4.º Acto: Os tratados europeus prevêem, como último recurso e com limites, a «cooperação reforçada», por que uns podem avançar sem os outros. Sem ter ouvido o Parlamento Europeu e apenas cinco meses depois de proposto o Regulamento, o Conselho decide saltar para o «último recurso». O Tratado de Lisboa tinha a garantia da unanimidade para o regime linguístico — toca, então, de contornar a coisa, avançando para a «cooperação reforçada» para rebentar com a garantia. O CDS propõe nova Resolução à Assembleia da República com recomendações concretas ao Governo. Mas, em galope acelerado desde Dezembro, Conselho, Comissão e Parlamento Europeu despacham o truque. O Parlamento Europeu deu aprovação prévia, nesta terça-feira, à manobra. Aí, CDS e PCP defenderam Portugal. PSD esfrangalhou-se: quatro eurodeputados com a golpada, dois contra e duas abstenções. BE absteve-se. E o PS destacou-se nos agentes parlamentares do império das três línguas, apesar da mátria Edite Estrela, que nem estava presente, ou não votou. Por detrás de tudo, agiu na sombra o Governo Sócrates. O Conselho irá consumar tudo a 10 de Março. Mas, de surpresa, nesta segunda-feira [14/02/2011], na manhã do debate em Estrasburgo, o Conselho inventou logo, em Bruxelas, uma votação para isolar Espanha e Itália, cujos governos lutam e não se rendem à golpada. O cerco pesou no Parlamento Europeu. E o Governo Sócrates entregou logo ali os pontos — terão sido a ministra Alçada ou o ministro Gago os agentes da rendição. Desde Novembro passado — tornou-se totalmente claro — que o Governo Sócrates acarinha e impulsiona, nas “costas do Povo”, como se dizia, e no segredo dos corredores de Bruxelas, esta manobra contra a Língua Portuguesa e os nossos direitos, sem nunca ter trazido o assunto à Assembleia da República. O Governo violou continuamente o dever legal de informação parlamentar. Não houve ainda ocasião de apreciar a proposta de Resolução do CDS, que Governo e PS bem conhecem. E, apesar do que se passou há pouco com o Acordo de Londres, nenhum escrúpulo democrático e de transparência atrapalha Sócrates e os seus. É a traição-na-hora, a golpada simplex.

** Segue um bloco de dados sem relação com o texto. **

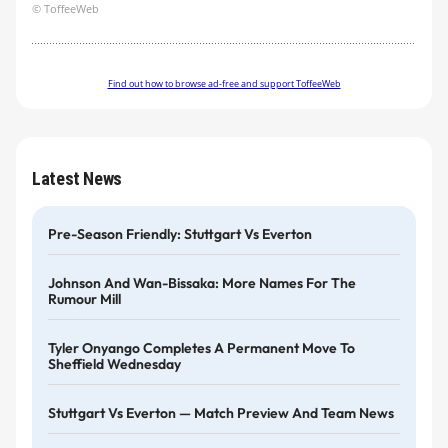
© ToffeeWeb
Find out how to browse ad-free and support ToffeeWeb
Latest News
Pre-Season Friendly: Stuttgart Vs Everton
Johnson And Wan-Bissaka: More Names For The
Rumour Mill
Tyler Onyango Completes A Permanent Move To
Sheffield Wednesday
Stuttgart Vs Everton — Match Preview And Team News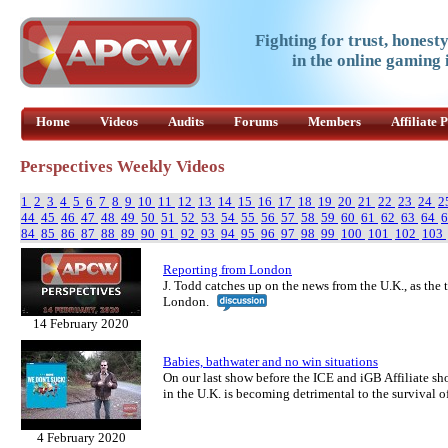
Fighting for trust, honest
in the online gaming 
Home
Videos
Audits
Forums
Members
Affiliate
Perspectives Weekly Videos
1
2
3
4
5
6
7
8
9
10
11
12
13
14
15
16
17
18
19
20
21
22
23
24
2
44
45
46
47
48
49
50
51
52
53
54
55
56
57
58
59
60
61
62
63
64
84
85
86
87
88
89
90
91
92
93
94
95
96
97
98
99
100
101
102
103
Reporting from London
J. Todd catches up on the news from the U.K., as the
London.
14 February 2020
Babies, bathwater and no win situations
On our last show before the ICE and iGB Affiliate s
in the U.K. is becoming detrimental to the survival o
4 February 2020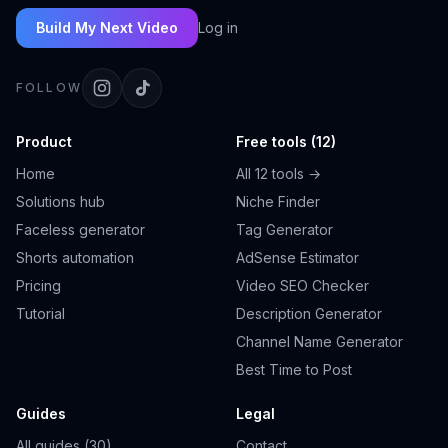
Build My Next Video
Log in
FOLLOW
Product
Free tools (12)
Home
All 12 tools →
Solutions hub
Niche Finder
Faceless generator
Tag Generator
Shorts automation
AdSense Estimator
Pricing
Video SEO Checker
Tutorial
Description Generator
Channel Name Generator
Best Time to Post
Guides
Legal
All guides (30)
Contact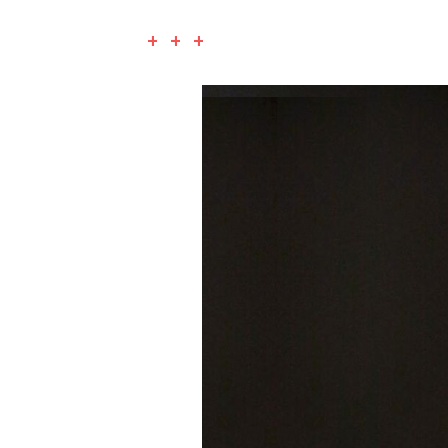
+ + +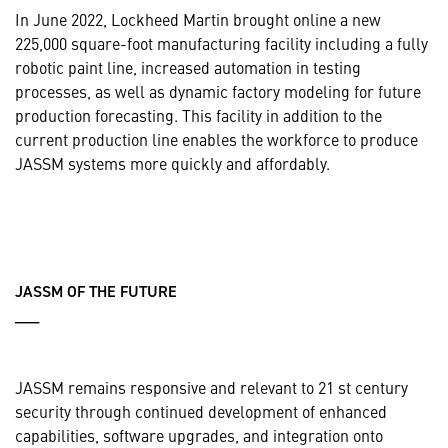
In June 2022, Lockheed Martin brought online a new
225,000 square-foot manufacturing facility including a fully
robotic paint line, increased automation in testing
processes, as well as dynamic factory modeling for future
production forecasting. This facility in addition to the
current production line enables the workforce to produce
JASSM systems more quickly and affordably.
JASSM OF THE FUTURE
___
JASSM remains responsive and relevant to 21 st century
security through continued development of enhanced
capabilities, software upgrades, and integration onto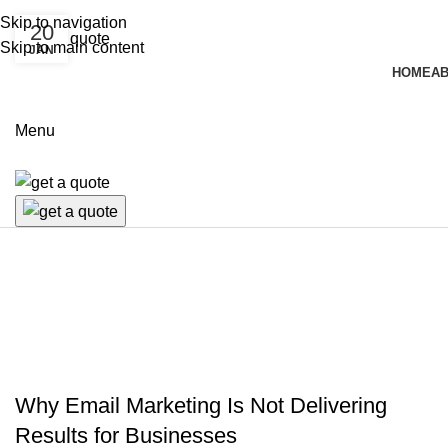
Skip to navigation
20
Skip to main content
JAN
HOME
AB
Menu
MARKETING PLAN
Why Email Marketing Is Not Delivering
Results for Businesses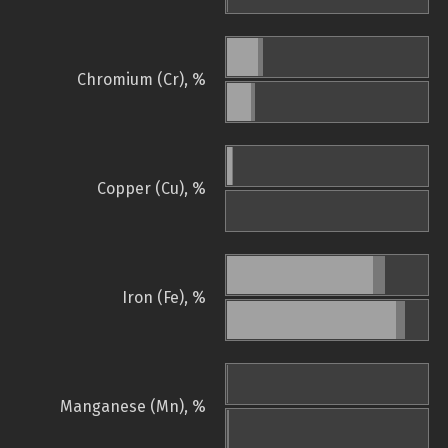
Chromium (Cr), %
Copper (Cu), %
Iron (Fe), %
Manganese (Mn), %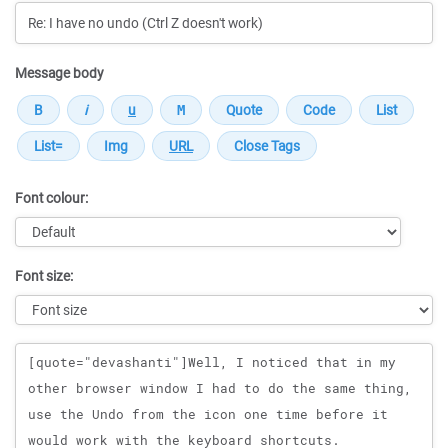
Message body
Font colour:
Font size:
Message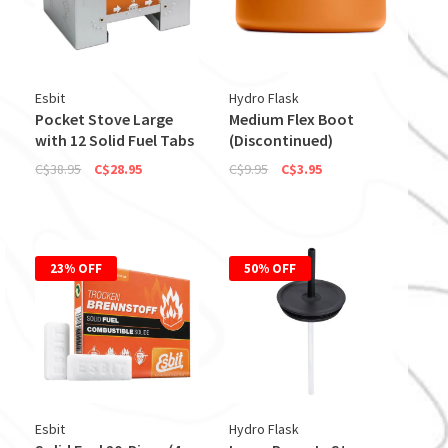
Esbit
Hydro Flask
Pocket Stove Large
Medium Flex Boot
with 12 Solid Fuel Tabs
(Discontinued)
C$38.95
C$28.95
C$9.95
C$3.95
23% OFF
50% OFF
Esbit
Hydro Flask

O português está a ser lançado pelo cano abaixo no regime europeu da propriedade industrial. Usei palavras como atropelo, truque, manobra, golpada, traição. Não sei se disse de menos, se de mais. Diga antes o leitor como chama a isto.
Como podemos defender internacionalmente a língua portuguesa com actores deste calibre? Como defender Portugal, se o Governo abandona? Em segredo e em silêncio. Como fazer, se, com excepção do CDS, do PCP e alguns poucos do PSD, os nossos deputados não se batem? Como chama o leitor a isto?
In jornal i de 14 de Fevereiro de 2011.